The main symptoms are pain in your pubic area, groin, inside of your thighs and sometimes in your lower back and hips. The pain is generally worse when you walk and climb the stairs. Getting in and out of the car or turning in bed is also painful. Some women report that they hear a clicking sound when they walk and feel as if their bones are rubbing together.
If you are experiencing these symptoms let your doctor know so that you can be referred for physiotherapy. SPD normally happens from the second trimester of pregnancy onwards, but can occur at any stage in pregnancy, even if you’ve never suffered before.
The best person to treat SPD is a Chartered Physiotherapist and usually your GP or Consultant can refer you.
- The physiotherapist will assess you and may prescribe a pelvic support garment, or crutches.
- The physiotherapist may do some gentle manual therapy if certain joints have become stiff or stuck or if some muscles have become tight.
- The alignment of the joints within and around the lumbar spine, pelvis and hip may need to be corrected
- The deep stabilising muscles of the core area may need to be strengthened.
- You will be advised on the do’s and don’ts recommended with this complaint.
- You will be advised about positions during labour and delivery implications
How will SPD affect my labour?
– Make sure your midwife or consultant is aware that you have SPD so that this can be taken into consideration during labour and your legs are not widened beyond your comfortable range.

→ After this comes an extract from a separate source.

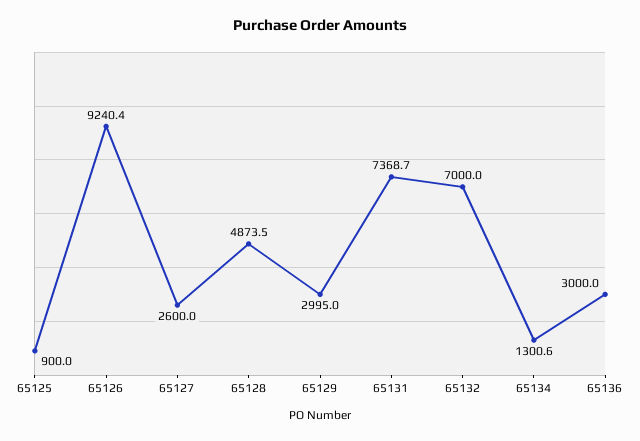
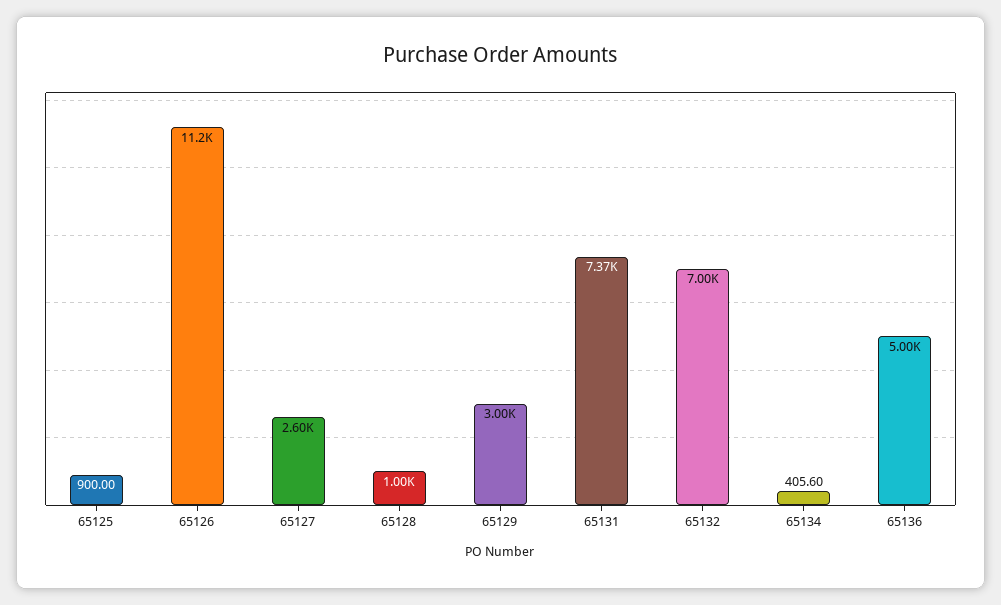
65126: 9240.4 -> 11200
65128: 4873.5 -> 1000
65134: 1300.6 -> 405.6
65136: 3000 -> 5000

– If you have an epidural or spinal it is particularly important that you do not exceed the comfortable widening of your legs as you won’t be able to feel the pain.
– In very severe cases elective caesarean maybe considered.
After the birth:
The majority of women recover in the first few months after the birth and some notice an immediate improvement. However for some women they may continue to have problems. Women often delay in seeking help as they are waiting for hormones to “settle down” or are just too busy with their new arrival.
Seek help early and ask for a referral to a physiotherapist with experience in treating this condition.
Low Back Pain and Sciatica in Pregnancy:
Back pain is one of the most common discomforts during pregnancy. As your baby grows your uterus expands to as much as 1000 times its original size. This amount of growth when centered in one area affects the balance of your body and may cause discomfort. Posture often changes during pregnancy and most women begin to lean backward in the later months of pregnancy.
Weakness of the abdominal muscles can also cause back pain. During pregnancy the supportive abdominal muscles become stretched and may weaken, causing back pain.
Pregnancy hormones may also contribute to back pain.
What you can do?
Consult your Chartered Physiotherapist for a full assessment of your symptoms. To help prevent or ease back pain be aware of how you stand, sit, and move. Here are some tips that may help:
- Wear low heeled shoes with a good arch support
- Avoid lifting heavy objects.
- Do not bend from the waist to pick up objects- keep your back straight and bend hips and knees.
- Watch your posture in sitting.
- Attend Ante Natal PILATES Classes.
Your physiotherapist will instruct you on exercises to help strengthen your core abdominal muscles.